Fortin was indicted for manslaughter nine days after accepting 20-month-old Teairra into her care for the evening of June 18, 2007, while her friend Leathers and Leathers’ then-boyfriend, Shayne Ellis, attended a Narcotics Anonymous meeting in Caribou.

According to Fortin and several witnesses who testified, Fortin called 911 within 15 minutes of receiving Teairra at her Huggard Avenue house because the little girl had gone limp and was struggling to breathe. Teairra Leathers died a day later at Eastern Maine Medical Center in Bangor.

State police arrested Fortin on June 27 and charged her with manslaughter. She pleaded not guilty and spent an undetermined amount of time incarcerated at the Aroostook County Jail before being released on bail.

State police never believed the story offered by Fortin and her friends, Benson said. They claimed that at first the baby was happy and lively and cooperative, even cheerful when Fortin changed her, but lapsed into mysterious unconsciousness almost immediately afterward.

State Deputy Chief Medical Examiner Dr. Marguerite DeWitt and pediatric neurologist Dr. Stephen Rioux of Portland testified that Teairra’s apparent injuries — blunt trauma to her head — would have forced unconsciousness upon her within five to seven minutes of their occurrence, Benson said.

But Gale said he elicited further evidence during his cross-examination.

“In essence, neither of the physicians could say that the medical evidence proved that the injuries to the child occurred while Heather Fortin cared for the child,” Gale said.

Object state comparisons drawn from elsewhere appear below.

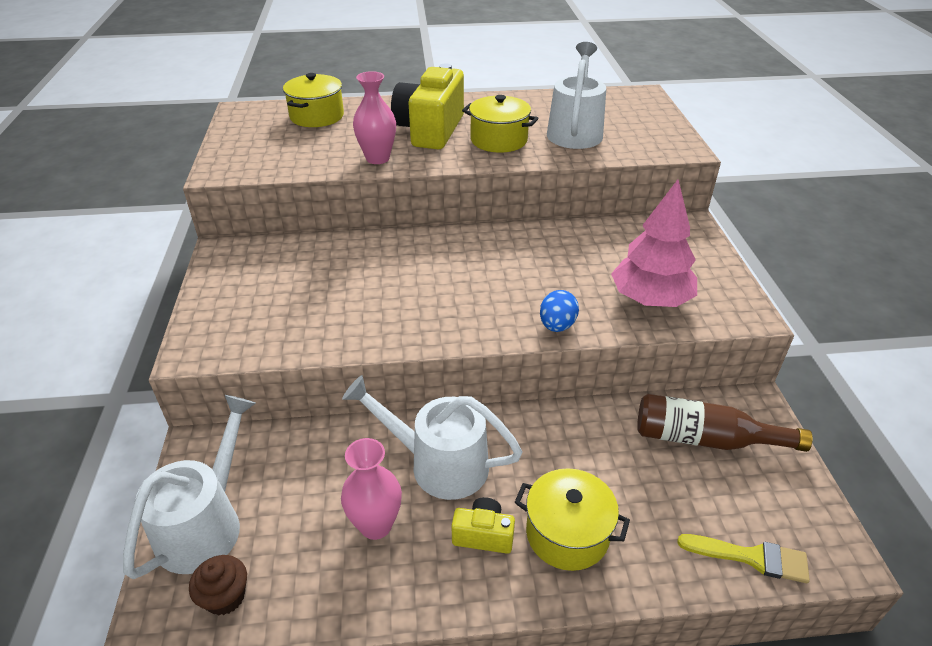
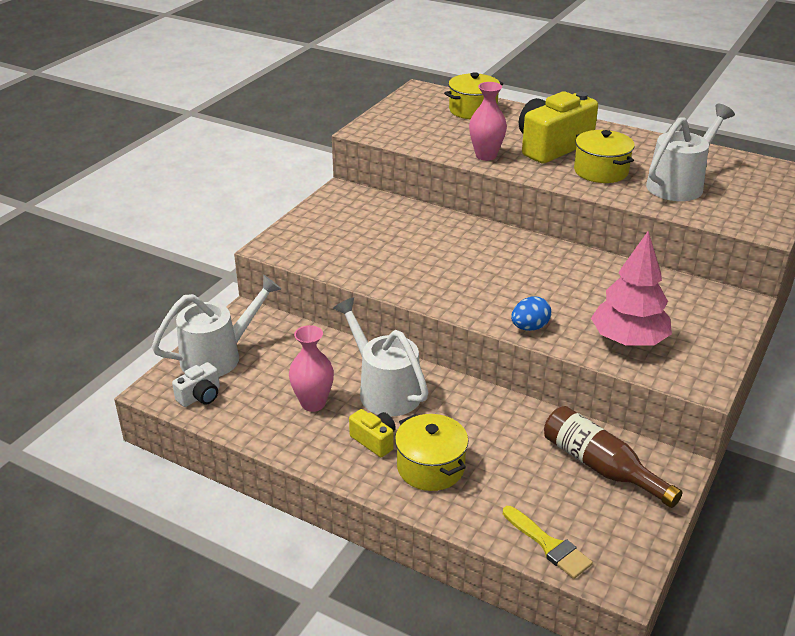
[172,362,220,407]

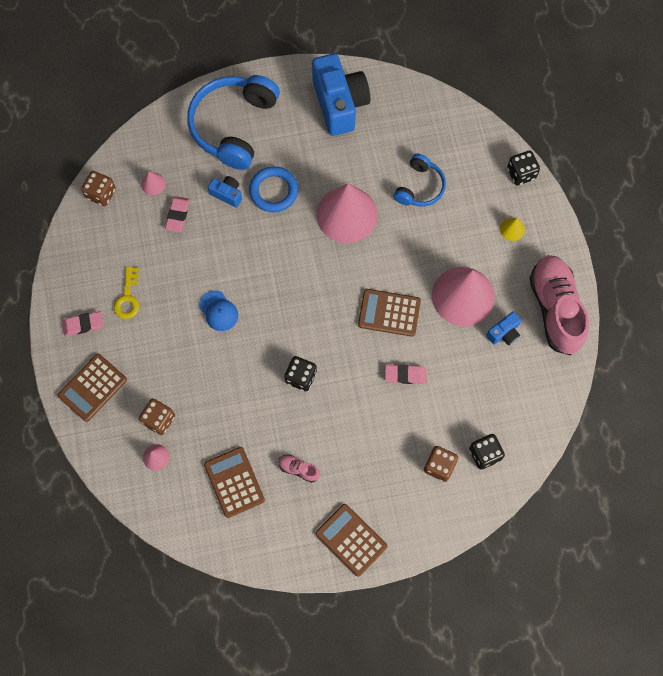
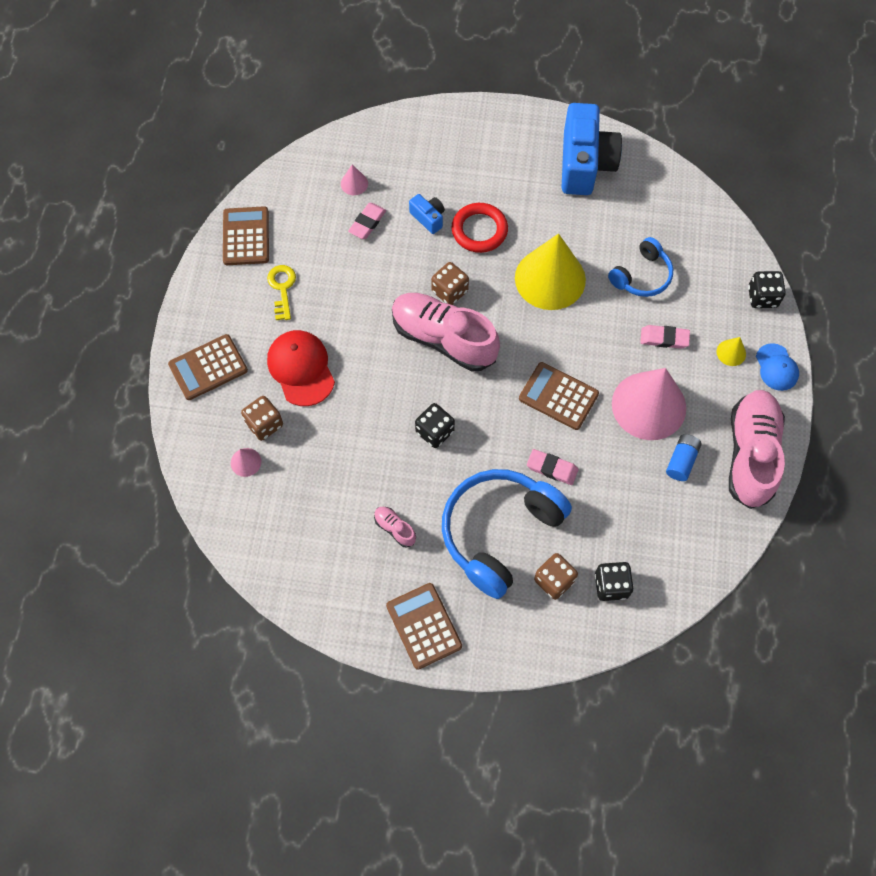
[223,206,269,265]
[267,265,296,320]
[267,330,335,406]
[392,293,500,371]
[431,262,469,305]
[442,469,572,599]
[452,203,508,253]
[515,233,586,310]
[640,325,690,349]
[666,434,702,481]
[756,343,799,391]

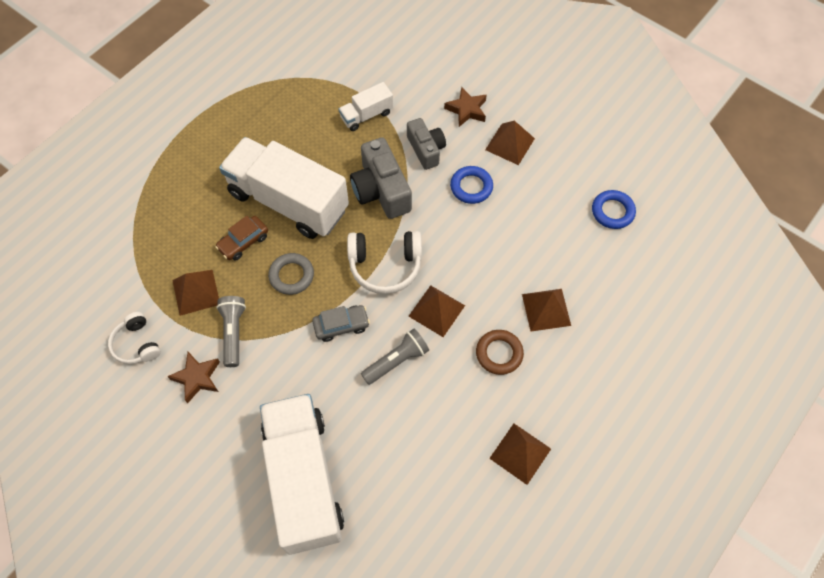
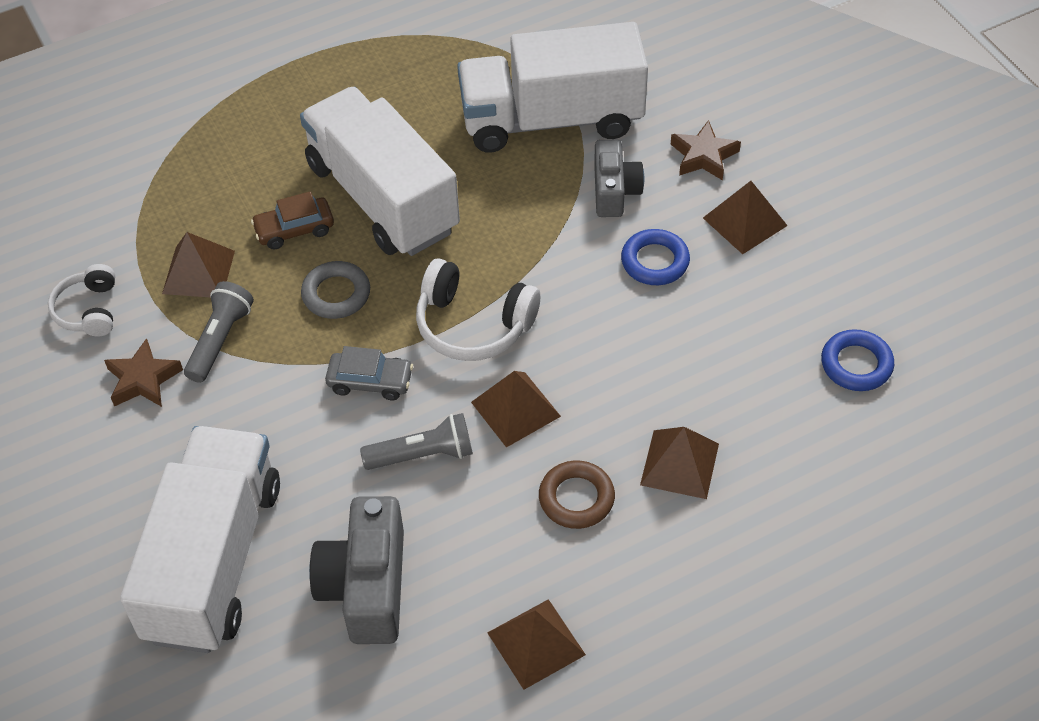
[309,496,404,644]
[457,22,648,153]

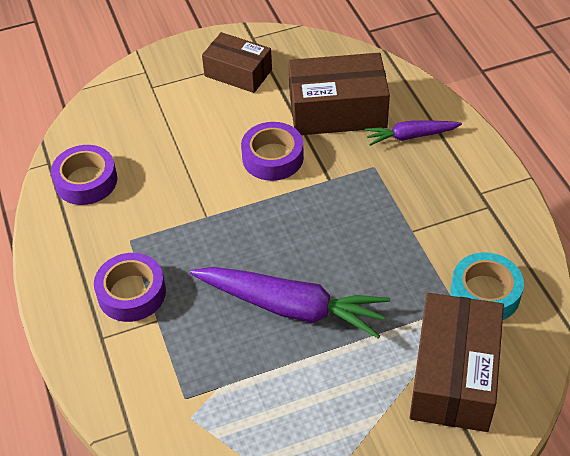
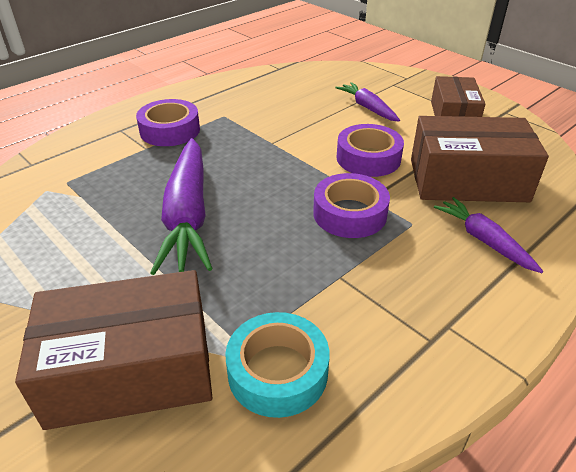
[313,173,390,238]
[335,82,400,122]
[411,116,549,202]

Nor were there any witnesses to any malfeasance on Fortin’s part, or anything in Fortin’s past, Gale said, that indicated she could harm a child.

Also, key witness Elizabeth Ellis reversed her testimony, Gale said. The grandmother of Leathers’ ex-boyfriend, Ellis had told state police that the baby was cheerful and sat in an infant’s car seat during the car ride to Fortin’s house.

But under cross-examination, Ellis said that the baby was unusually quiet and sat wrapped in a blanket in her mother’s lap during the ride, Gale said.

“The doctors also testified that they were unable to determine whether the child died from blunt trauma, shaking, or a combination of the two,” Gale said.

The verdict will likely leave Teairra’s death a mystery, Benson said.

“We have prosecuted the one person against whom we had any evidence,” he said. “There is no evidence pointing to any other person.”